I also think MIRA’s ability to seek out complex transactions is relevant. A good example would be our recent take-private of Danish telecoms company TDC. Complex transactions can have different attributes – they may be take-privates, they may involve a carve-out from a broader corporate, they may be roll-up transactions or involve significant capex requirements. Sometimes complexity can be just a question of scale.
When we think about returns and value, we are conscious of what we bring regarding the ability to complete these complex deals. It’s about having the right depth of resource and complementary skill-base. It’s also one of the virtues of our regional model. We have large teams on the ground across the Americas, Asia Pacific and Europe and the size of our teams means we can pursue a number of these transactions simultaneously.
Q: Growing demand for infrastructure comes as the asset class is poised for change in other ways. Technological development, in particular, is key. How is MIRA making most of that advancement?
PP: It is an area we pay a lot of attention to.
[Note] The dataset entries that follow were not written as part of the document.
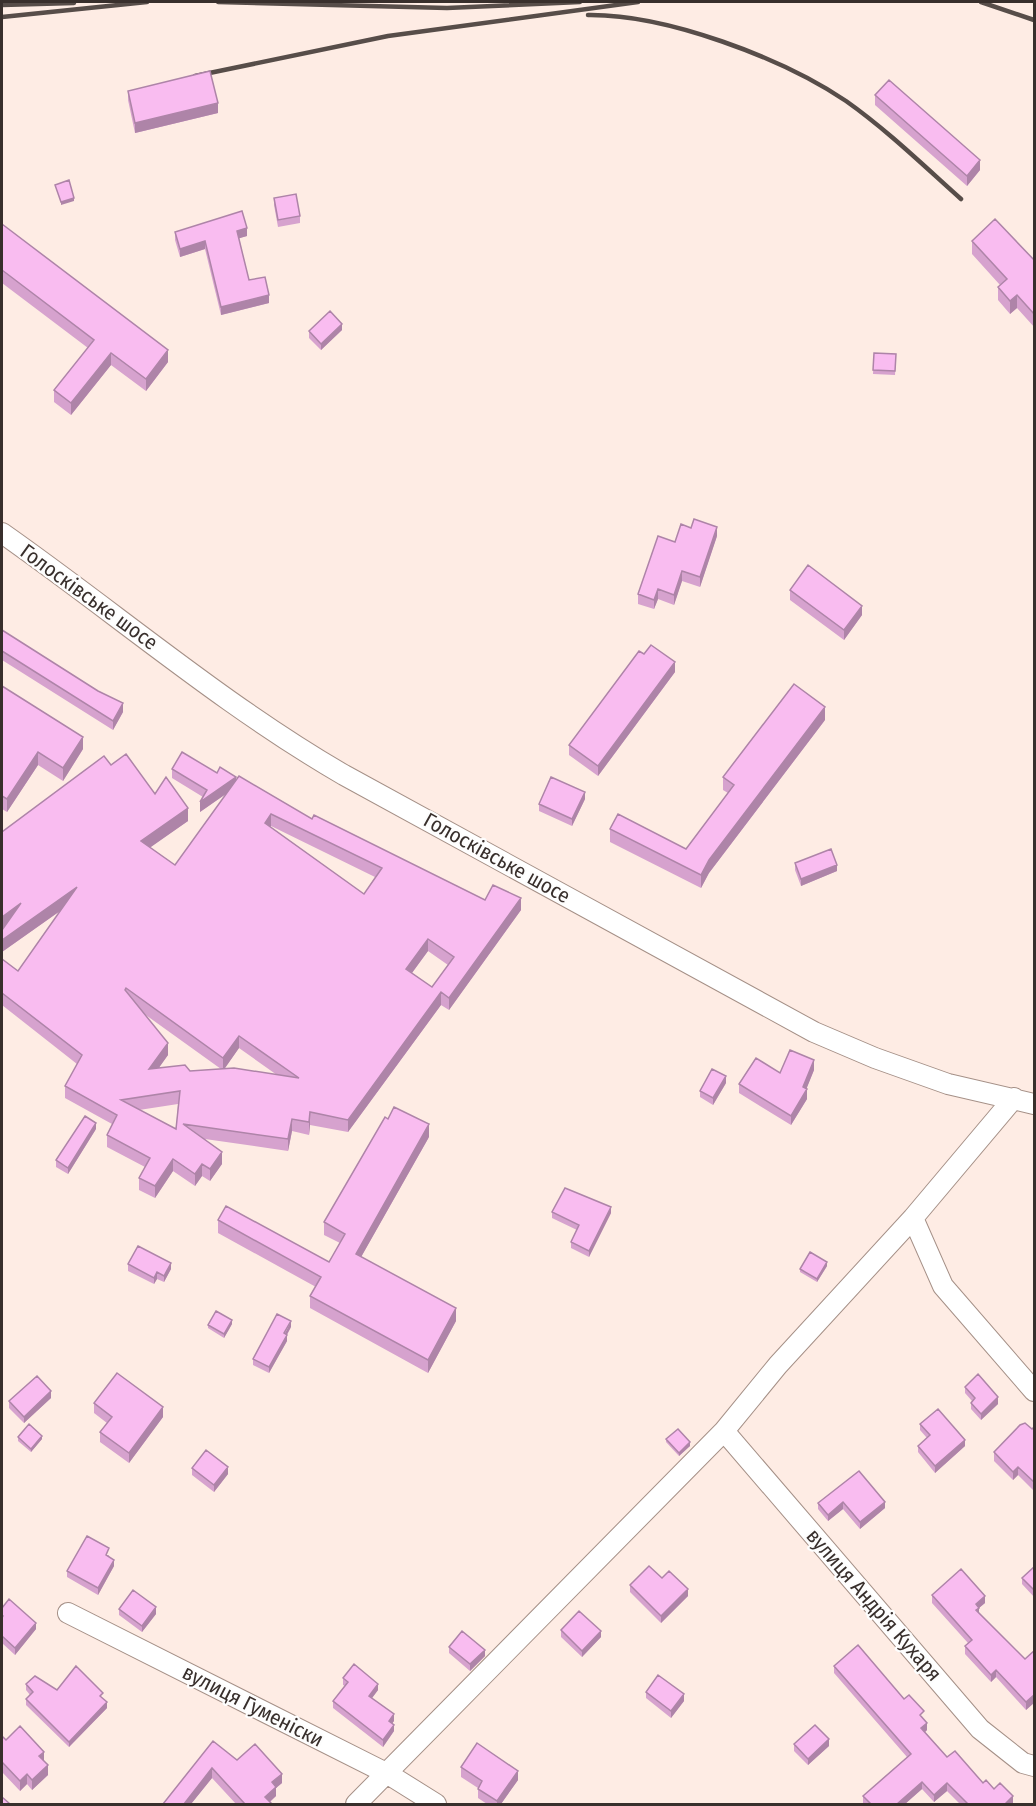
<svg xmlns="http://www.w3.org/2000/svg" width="1036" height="1806" font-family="'Fira Sans Condensed',sans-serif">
<rect width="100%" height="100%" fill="#feece4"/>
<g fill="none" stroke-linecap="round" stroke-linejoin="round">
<defs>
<path id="minor" d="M2,533C116,613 223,705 344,775L814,1032L875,1058L948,1084L1034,1104
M913,1218L943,1286L1034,1391
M724,1431L980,1729L1023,1763L1034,1766
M68,1613L388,1774L436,1804
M356,1804L724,1431L778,1365L913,1218L1014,1098"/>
</defs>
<use href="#minor" stroke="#a59087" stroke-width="22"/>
<use href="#minor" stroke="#fff" stroke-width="20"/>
<path stroke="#574d49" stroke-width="4.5" d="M218,2L447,8L580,2
M981,2L1034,20
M2,5L74,3
M588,15C666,14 782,58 846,101C887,130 924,166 961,199
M2,17L147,2
M195,76L388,36L638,2"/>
</g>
<path fill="#d6a2ce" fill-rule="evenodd" d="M128,91L218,113L135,133L128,100Z
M875,95L980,170L967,186L875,105Z
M274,198L300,216V223L278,227L274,205Z
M2,224L168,362L146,391L111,365L71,415L54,402V390L88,348L2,283Z
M175,232L247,236L239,238L249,280L269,303L221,315L205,249L180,257L175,240Z
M972,241L1035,261V328L1017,308L1010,314L998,300V287L1000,285L972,254Z
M342,330L321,350L309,338V331Z
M874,353L896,354L895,375L873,374Z
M717,536L700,587L682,581L674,605L658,599L654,609L638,604V594Z
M790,590L862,615L844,640L790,600Z
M2,630L123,712L113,730L2,660Z
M644,654L675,672L598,776L569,755V745Z
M2,686L83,749L63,781L38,765L7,812L2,809Z
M825,720L709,873L701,888L610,842V829L686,849L728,793L723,790V777Z
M111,765L155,794L188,821L150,847L175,865L227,793L200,812L203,797L172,778V769L217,773L236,780L312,819L485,900L521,910L449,1010L441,1005L348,1132L310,1125L309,1135L292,1131L288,1151L205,1139L222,1164L210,1181L202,1176L195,1186L173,1171L155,1198L139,1190V1178L145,1167L107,1147V1135L112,1124L65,1098V1086L77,1064L2,1005V959L18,971L60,911L2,952ZM271,826L375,877L364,894L270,827ZM428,951L448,965L432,987L412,973ZM143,1013L221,1069L190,1071L158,1068L168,1055ZM239,1048L277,1075L224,1069ZM178,1104L176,1129L139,1110Z
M585,799L572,826L539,811V804Z
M795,863L837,871L801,886L795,870Z
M814,1070L806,1089L807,1099L791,1125L739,1093V1084L780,1073Z
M726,1083L713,1105L700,1097V1091Z
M96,1129L68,1174L56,1167V1160Z
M429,1137L361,1257L456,1321L428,1373L310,1308V1296L316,1287L218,1233V1220L329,1262L340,1243L324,1235V1222Z
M552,1212L611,1213L589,1257L571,1248V1242L577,1230L552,1218Z
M128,1264L171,1269L164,1282L157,1279L154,1284L128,1271Z
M827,1266L817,1282L800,1272V1269Z
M232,1324L224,1338L208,1328V1325Z
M291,1327L287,1335V1341L269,1373L253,1365V1359Z
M965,1387L998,1404L981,1420L971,1409V1403L972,1401L965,1393Z
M51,1398L24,1423L9,1408V1401Z
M94,1403L163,1417L129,1463L100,1442V1432L107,1423L94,1413Z
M920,1424L965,1446L935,1473L918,1452V1446L927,1438L920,1430Z
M1035,1426V1492L1018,1475L1013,1480L994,1461V1452L1032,1429Z
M18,1437L42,1439L31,1452L18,1441Z
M666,1439L690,1446L679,1456L666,1442Z
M192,1468L228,1474L214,1492L192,1475Z
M859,1471L885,1508L860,1529L843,1509L828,1521L818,1509V1503Z
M109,1555V1556L114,1566L98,1595L67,1577V1571Z
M1035,1566V1598L1022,1584V1578Z
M662,1578L688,1596L661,1623L630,1592V1585Z
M932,1595L985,1603L979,1608V1614L1025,1659L1035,1650V1702L1026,1710L996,1677L991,1682L965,1654V1646L968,1643L932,1603Z
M2,1608L36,1629L15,1655L2,1643Z
M119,1609L156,1614L142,1632L119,1615Z
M561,1630L601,1637L582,1657L561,1637Z
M449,1647L485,1656L470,1671L449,1653Z
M834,1666L904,1699L923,1719L927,1730L925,1732L947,1757L983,1783L994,1789L1013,1803L1012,1804H960L947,1791L934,1802L922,1789L905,1804H864L863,1803V1796L907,1757L834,1673Z
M343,1678L378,1690L372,1698L394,1721L392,1723L394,1731L383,1747L333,1708V1701L345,1686L343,1685Z
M26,1684L103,1699L107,1708L69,1747L26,1705V1699L30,1695L26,1690Z
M646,1692L684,1701L671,1718L646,1698Z
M2,1736L6,1740L44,1761L48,1775L32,1790L27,1784L20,1791L2,1772Z
M213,1741L237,1760L282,1783L276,1788V1796L270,1802L271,1804H236L212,1778L191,1804H163Z
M794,1744L829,1746L808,1765L794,1751Z
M461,1767L518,1780L501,1804H487L478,1798V1788L461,1777Z"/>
<path fill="#ae84a8" d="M218,103V113L135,133V123Z
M980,160V170L967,186V176Z
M74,198V201L61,205V202Z
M247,228V236L237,239V231Z
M205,241V249L180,257V249Z
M269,295V303L221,315V307Z
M1017,295V308L1010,314V301Z
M342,324V330L321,350V344Z
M168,350V362L146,391V379Z
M111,353V365L71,415V403Z
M717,527V536L700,587V577Z
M682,571V581L674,605V595Z
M658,589V599L654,609V600Z
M862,606V615L844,640V630Z
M675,662V672L598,776V766Z
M123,703V712L113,730V721Z
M825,707V720L709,873L701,888V875L709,860Z
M83,737V749L63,781V768Z
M38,752V765L7,812V799Z
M236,777V787L200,812V802Z
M585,792V799L572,826V819Z
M188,808V821L141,854V841Z
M271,814V826L265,836V823Z
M837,865V871L801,886V879Z
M77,887V899L2,952V940Z
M521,898V910L449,1010V998Z
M21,903L2,930V917Z
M428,939V951L406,981V969Z
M441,992V1005L348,1132V1120Z
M239,1036V1048L223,1071V1058Z
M168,1043V1055L149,1082V1069Z
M814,1060V1070L804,1095L807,1089V1099L791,1125V1116Z
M726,1076V1083L713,1105V1098Z
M310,1112V1125L309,1135V1122Z
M292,1119V1131L288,1151V1139Z
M96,1123V1129L68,1174V1168Z
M429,1124V1137L356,1266V1254Z
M222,1152V1164L210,1181V1169Z
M173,1159V1171L155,1198V1186Z
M202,1164V1176L195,1186V1174Z
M611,1207V1213L589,1257V1251Z
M827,1262V1266L817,1282V1279Z
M171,1263V1269L164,1282V1276Z
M157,1272V1279L154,1284V1278Z
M456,1308V1321L428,1373V1360Z
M232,1320V1324L224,1338V1334Z
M291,1321V1327L286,1336L287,1335V1341L269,1373V1367Z
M51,1391V1398L24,1423V1417Z
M998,1397V1404L981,1420V1414Z
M163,1407V1417L129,1463V1453Z
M42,1436V1439L31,1452V1449Z
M965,1440V1446L935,1473V1466Z
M690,1442V1446L679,1456V1453Z
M228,1467V1474L214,1492V1485Z
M1018,1467V1475L1013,1480V1472Z
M843,1502V1509L828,1521V1515Z
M885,1502V1508L860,1529V1522Z
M114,1560V1566L98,1595V1588Z
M688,1589V1596L661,1623V1616Z
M985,1596V1603L979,1608V1615L976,1618V1604Z
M156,1607V1614L142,1632V1626Z
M36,1623V1629L15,1655V1648Z
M601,1631V1637L582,1657V1651Z
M485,1650V1656L470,1671V1664Z
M996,1670V1677L991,1682V1675Z
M378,1684V1690L369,1702V1696Z
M684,1694V1701L671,1718V1711Z
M1035,1694V1702L1026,1710V1702Z
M107,1702V1708L69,1747V1742Z
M394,1714V1721L389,1728V1721Z
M927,1723V1730L921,1736V1728Z
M394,1725V1731L383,1747V1740Z
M829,1739V1746L808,1765V1759Z
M44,1752V1761L39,1756Z
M48,1765V1775L32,1790V1780Z
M212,1768V1778L191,1804H184Z
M518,1771V1780L501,1804H497V1801Z
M27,1774V1784L20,1791V1781Z
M282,1774V1783L276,1788V1796L267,1804L265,1797L272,1782Z
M922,1782V1789L905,1804H897Z
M947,1783V1791L934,1802V1795Z
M1013,1796V1803L1012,1804H1006V1803Z"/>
<path fill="#f9bcf0" stroke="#ae84a8" stroke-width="1.5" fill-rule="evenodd" d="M210,71L218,103L135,123L128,91Z
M889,80L980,160L967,176L875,95Z
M69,180L74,198L61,202L55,185Z
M296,194L300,216L278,220L274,198Z
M242,211L247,228L237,231L249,280L265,277L269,295L221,307L205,241L180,249L175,232Z
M995,219L1035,261V315L1017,295L1010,301L998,287L1007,279L972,241Z
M2,224L168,350L146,379L111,353L71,403L54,390L94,340L2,270Z
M330,311L342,324L321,344L309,331Z
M874,353L896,354L895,371L873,370Z
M694,519L717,527L700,577L682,571L674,595L658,589L654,600L638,594L658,536L675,542L681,524L691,528Z
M808,565L862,606L844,630L790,590Z
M2,630L98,691L123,703L113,721L2,651Z
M651,645L675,662L598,766L569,745L639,651L644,654Z
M794,684L825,707L709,860L701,875L610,829L618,814L686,849L734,785L723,777Z
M2,686L83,737L63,768L38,752L7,799L2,796Z
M182,752L217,773L220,767L236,777L200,802L207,790L172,769Z
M126,754L155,794L166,777L188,808L141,841L175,865L239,776L312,819L314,815L485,900L493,885L521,898L449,998L441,992L348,1120L310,1112L309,1122L292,1119L288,1139L183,1124L222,1152L210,1169L202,1164L195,1174L173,1159L155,1186L139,1178L150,1158L107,1135L117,1115L65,1086L82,1055L2,993V959L18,971L77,887L2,940V930L21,903L2,917V832L104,756L111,765ZM271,814L382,868L364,894L265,823ZM428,939L454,957L432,987L406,969ZM126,988L223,1058L239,1036L299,1078L234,1068L190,1071L185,1065L149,1069L168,1043L125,990ZM180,1091L176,1129L121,1100Z
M551,777L585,792L572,819L539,804Z
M831,849L837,865L801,879L795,863Z
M790,1050L814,1060L803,1087L807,1089L791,1116L739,1084L756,1058L780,1073Z
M712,1069L726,1076L713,1098L700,1091Z
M394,1107L429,1124L356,1254L456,1308L428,1360L310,1296L321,1277L218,1220L226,1206L329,1262L345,1234L324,1222L385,1117L388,1119Z
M85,1116L96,1123L68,1168L56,1160Z
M565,1188L611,1207L589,1251L571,1242L579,1225L552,1212Z
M138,1246L171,1263L164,1276L157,1272L154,1278L128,1264Z
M810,1252L827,1262L817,1279L800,1269Z
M216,1311L232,1320L224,1334L208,1325Z
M277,1314L291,1321L284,1333L287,1335L269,1367L253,1359Z
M117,1373L163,1407L129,1453L100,1432L112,1417L94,1403Z
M978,1374L998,1397L981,1414L971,1403L975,1398L965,1387Z
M37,1376L51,1391L24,1417L9,1401Z
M938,1409L965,1440L935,1466L918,1446L930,1435L920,1424Z
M1025,1423L1032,1429L1035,1426V1483L1018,1467L1013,1472L994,1452L1020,1425Z
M29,1424L42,1436L31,1449L18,1437Z
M678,1429L690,1442L679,1453L666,1439Z
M206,1450L228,1467L214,1485L192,1468Z
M859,1471L885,1502L860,1522L843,1502L828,1515L818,1503Z
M87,1536L109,1548L106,1555L114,1560L98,1588L67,1571Z
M649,1566L662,1578L669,1571L688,1589L661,1616L630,1585Z
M1035,1566V1591L1022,1578Z
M961,1569L985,1596L976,1604L979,1608L976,1610L1025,1659L1035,1650V1694L1026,1702L996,1670L991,1675L965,1646L972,1640L932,1595Z
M133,1590L156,1607L142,1626L119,1609Z
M9,1599L36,1623L15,1648L2,1636V1618L3,1616L2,1615V1608Z
M579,1611L601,1631L582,1651L561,1630Z
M462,1631L485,1650L470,1664L449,1647Z
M858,1645L904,1699L909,1695L924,1711L920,1715L927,1723L921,1728L947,1757L955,1751L983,1783L986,1780L994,1789L1000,1783L1013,1796L1006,1803L1008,1804H968L947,1783L934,1795L922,1782L897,1804H871L863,1796L911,1754L834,1666Z
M354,1664L378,1684L369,1696L394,1714L389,1721L394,1725L383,1740L333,1701L348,1682L343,1678Z
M76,1666L103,1693L100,1696L107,1702L69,1742L26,1699L33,1692L26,1684L35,1676L57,1690Z
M658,1675L684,1694L671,1711L646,1692Z
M815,1725L829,1739L808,1759L794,1744Z
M20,1726L44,1752L39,1756L48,1765L32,1780L27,1774L20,1781L2,1762V1736L6,1740Z
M213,1741L237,1760L255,1744L282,1774L272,1782L276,1787L265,1797L271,1803L270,1804H245L212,1768L184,1804H163Z
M477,1743L518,1771L497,1801L478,1789L482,1781L461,1767Z
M2,1797L10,1804H2Z"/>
<g text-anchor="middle" stroke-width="4.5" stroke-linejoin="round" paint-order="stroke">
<g font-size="21" fill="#382f2c" stroke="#fdfdfd">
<text transform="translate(89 597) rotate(36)" y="7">Голосківське шосе</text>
<text transform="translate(497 858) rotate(29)" y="7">Голосківське шосе</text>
<text transform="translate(874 1605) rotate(49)" y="7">вулиця Андрія Кухаря</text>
<text transform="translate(253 1706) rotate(27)" y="7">вулиця Гуменіски</text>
</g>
</g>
<rect width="1036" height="1806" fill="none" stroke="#382f2c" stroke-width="6"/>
</svg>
For some time, we have been augmenting our own internal capabilities with experts who can help us understand technology and innovation. We have mapped our current investment portfolio to ensure we fully understand the drivers and the potential, as well as the timelines, and the inter-relatedness of some of these technologies. This also allows us to have a forward-looking lens when it comes to future investments.
There is also the asset management lens. We are working with technology to optimise efficiencies in our portfolio. One example would be around offshore wind assets that we own in the North Sea. Not long ago, there would have been a human wearing a harness who would inspect the blades on an offshore wind turbine. Now we use drones, controlled from a nearby vessel.
Elsewhere, in our agricultural business, we are using new forms of precision irrigation to augment and enhance efficiency. There are a whole range of things we are doing with technology within our existing portfolio and, alongside that, a whole range of measures we are taking to ensure we have the right tech abilities internally to be able to understand, interpret and respond to those changes.
Q: Sustainability is also growing in importance, with ESG high on the agenda for most investors. What are your experiences of investor demands regarding sustainable infrastructure and how are you incorporating sustainability into your strategy?
PP: As long-term managers of essential infrastructure, sustainability is at the core of everything we do and we are committed to making a positive impact on the companies we invest in and the communities they serve. Sustainability is also certainly growing in importance for our investors. We address sustainability in a number of ways. As part of Macquarie Asset Management, we are a signatory to PRI. We have also been active members of GRESB Infrastructure since it launched in 2016 and are proud that one of our funds was a sector leader this year. These are all important examples of us walking the walk, as well as, talking the talk.
In addition, we have built strong internal procedures incorporating ESG into our end-to-end investment process. Our global risk and sustainability team works alongside our investment teams every step of the way.
We have also built sustainable practices into some of our investment products. One example would be in one of our agricultural funds in Australia. That fund has a relationship with an organisation called CSIRO, the Commonwealth Scientific and Industrial Research Organisation. We also operate in conjunction with the Clean Energy Finance Corporation. At the heart of that product is an established methodology to monitor energy emissions associated with farming practices. This is an example of how we increasingly look to embed cutting-edge socially responsible features within investment products.